(Supplied information)

::::

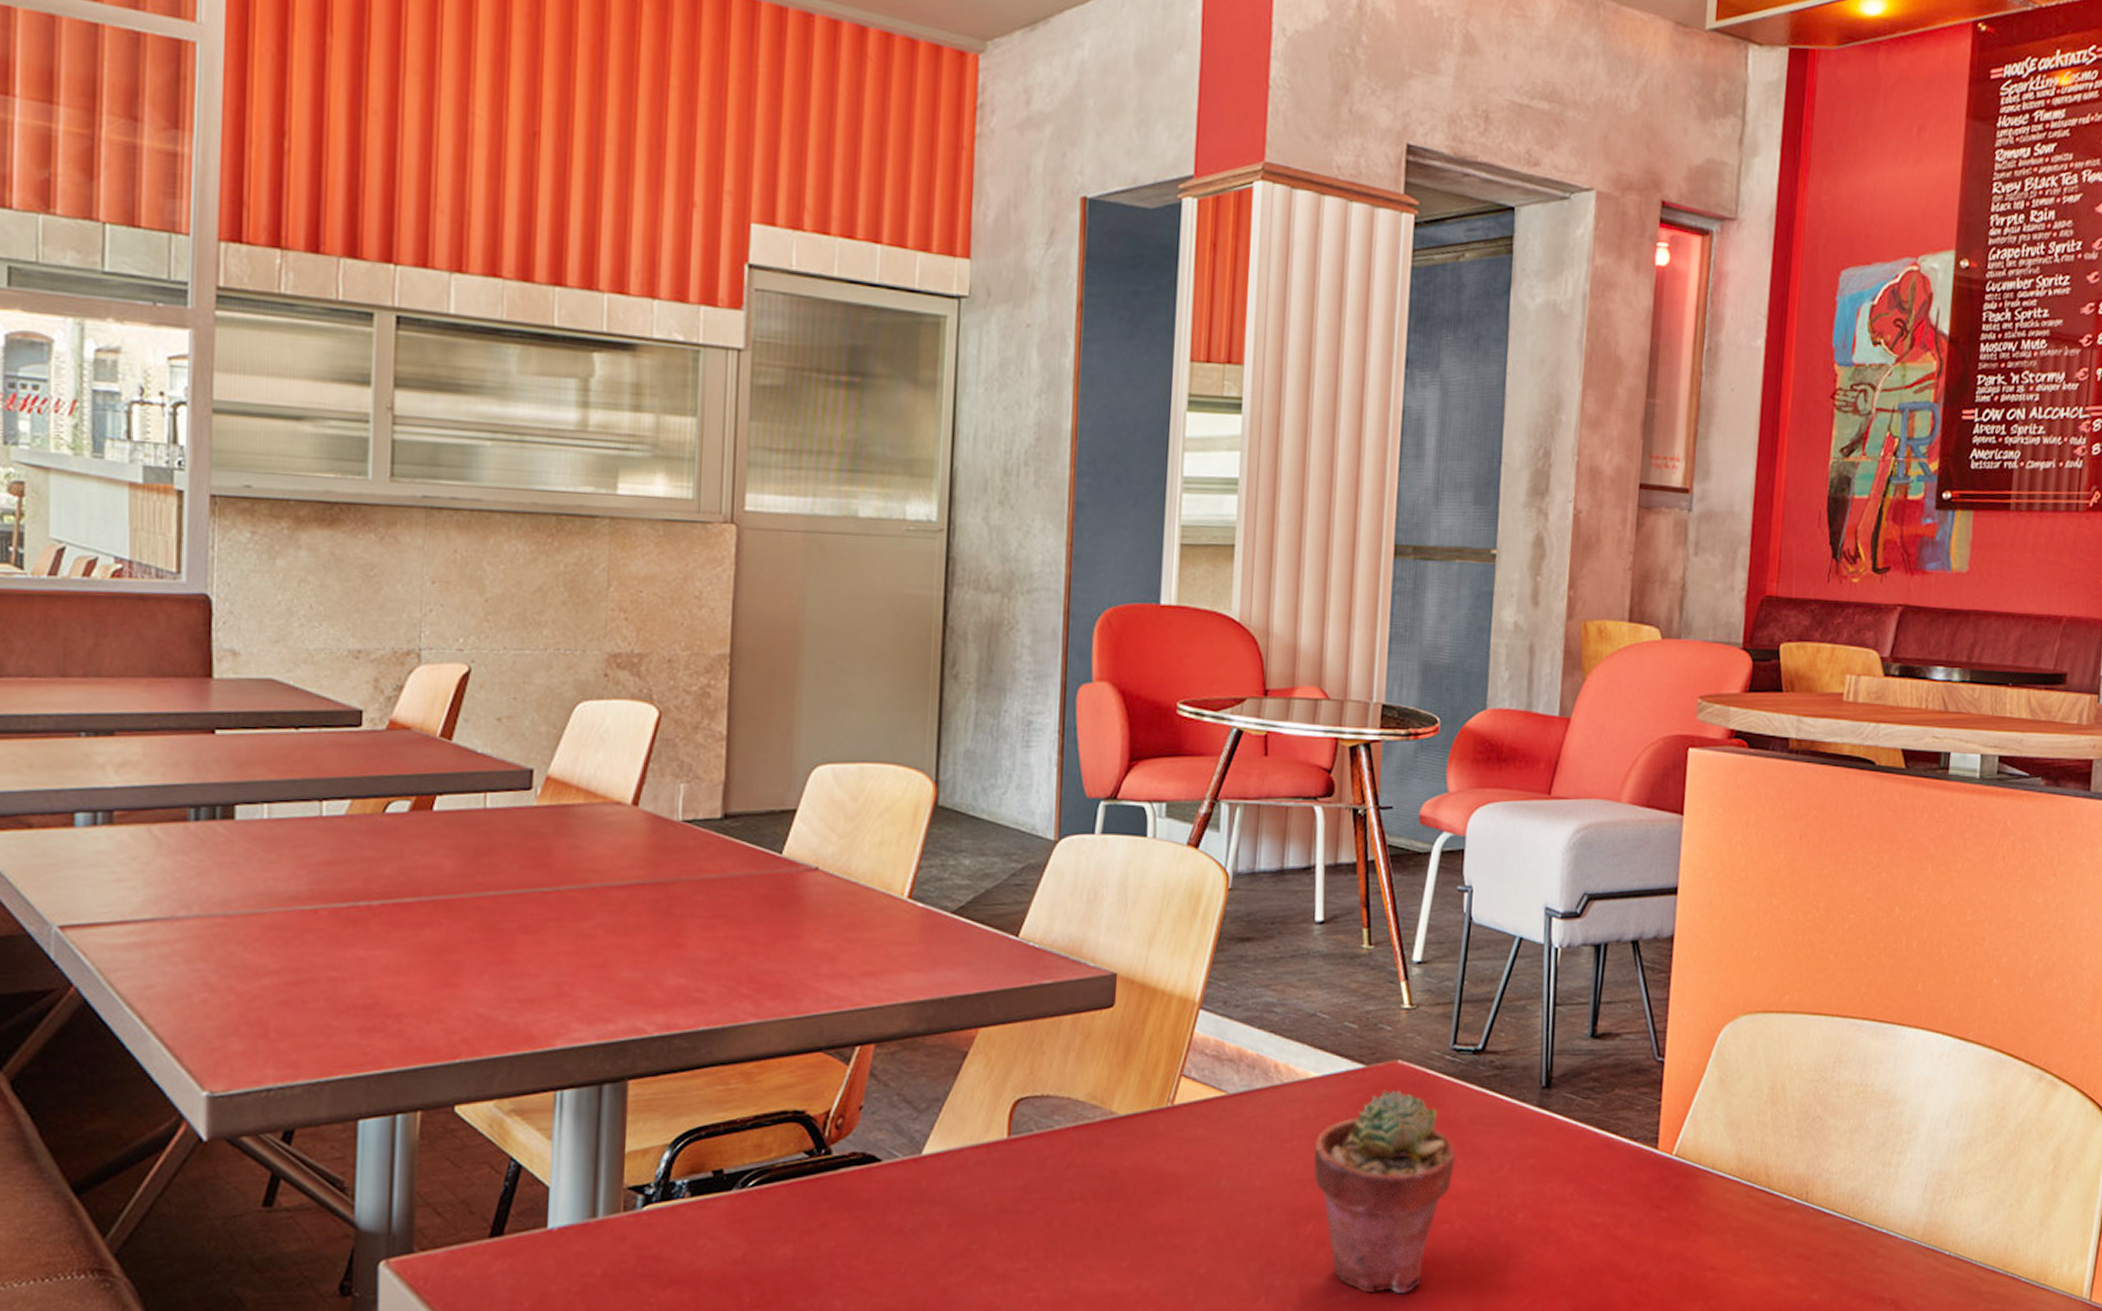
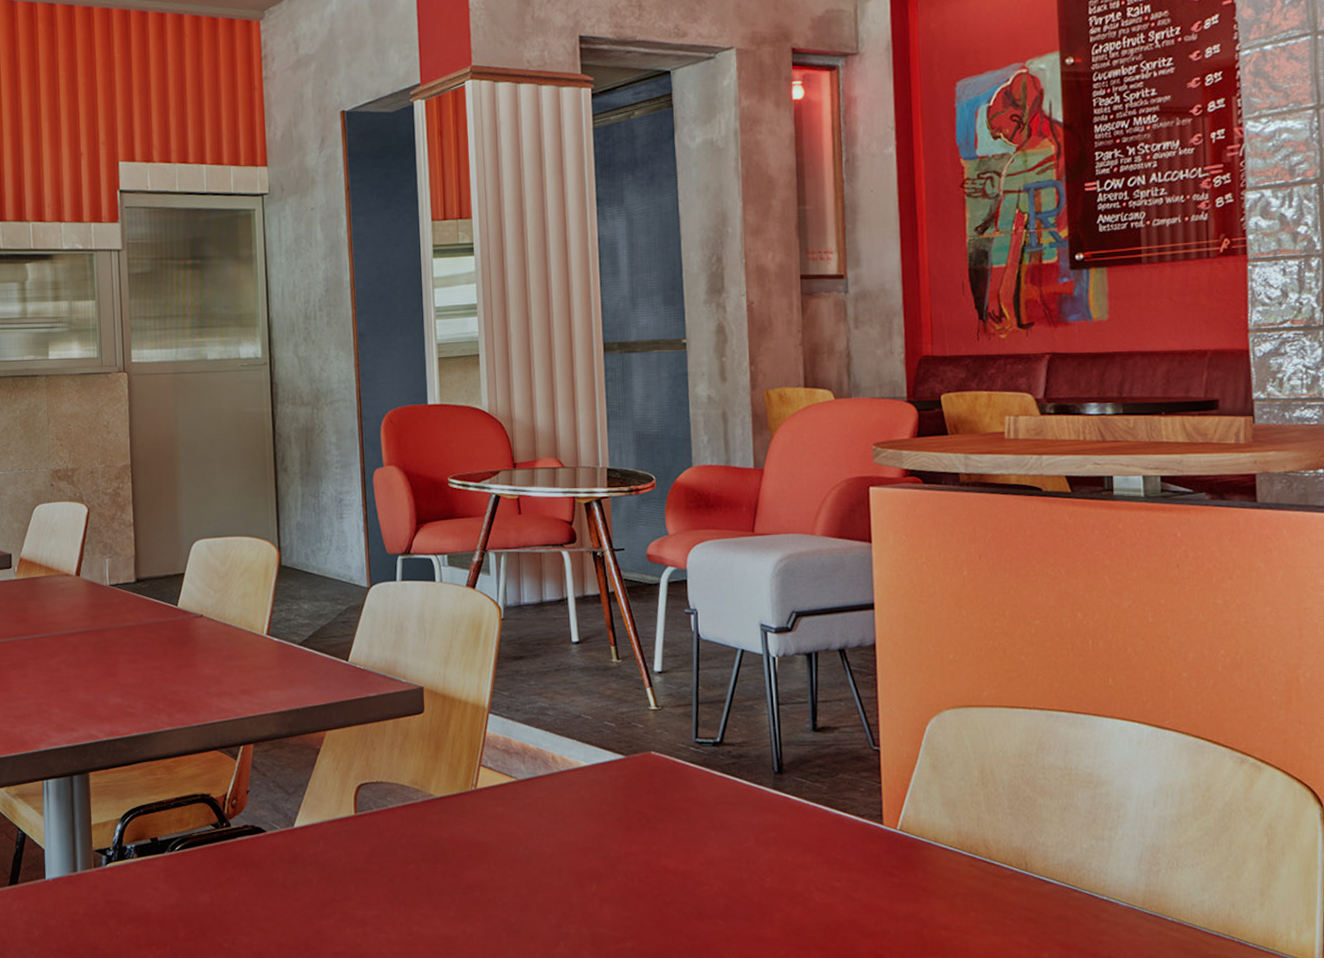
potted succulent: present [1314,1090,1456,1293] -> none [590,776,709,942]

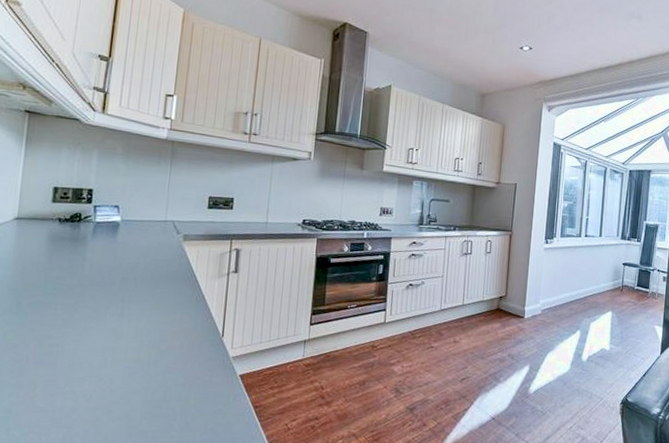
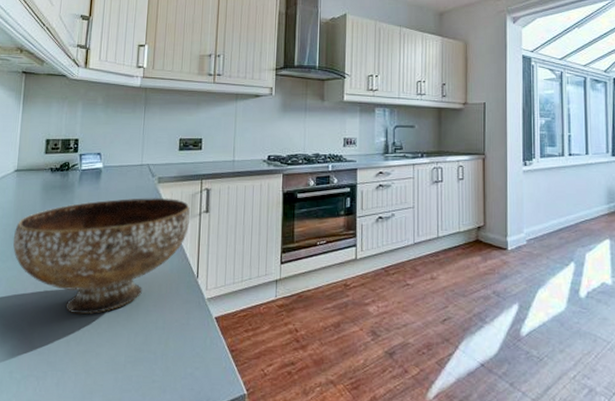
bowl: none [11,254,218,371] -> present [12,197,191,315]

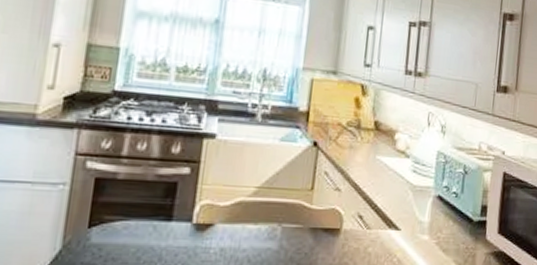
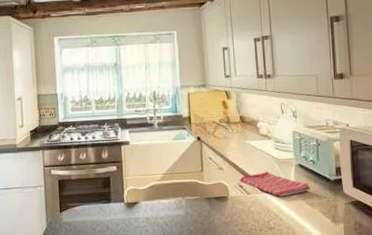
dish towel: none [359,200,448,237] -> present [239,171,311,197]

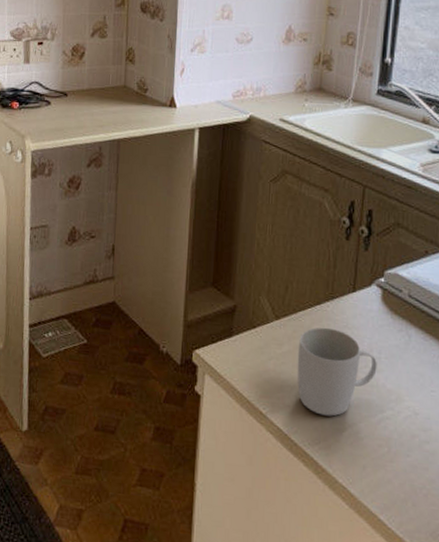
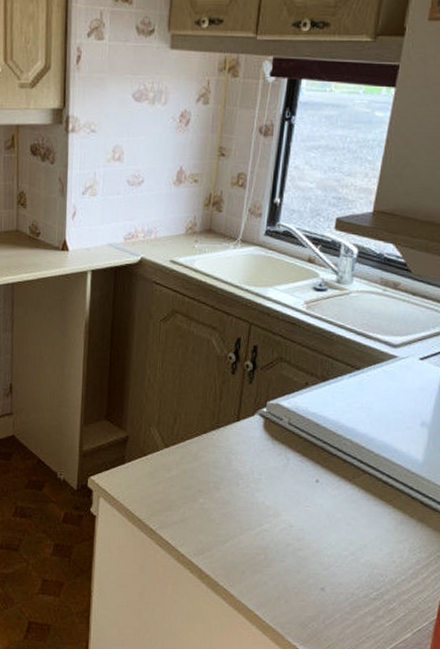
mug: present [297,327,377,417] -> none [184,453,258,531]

::::

(Instructions for the task)
Since the pictures are not part of the copy, transcribe only the remaining material, exactly.

(Response area)
potted succulent: present [1314,1090,1456,1293] -> none [590,776,709,942]

bowl: none [11,254,218,371] -> present [12,197,191,315]

dish towel: none [359,200,448,237] -> present [239,171,311,197]

mug: present [297,327,377,417] -> none [184,453,258,531]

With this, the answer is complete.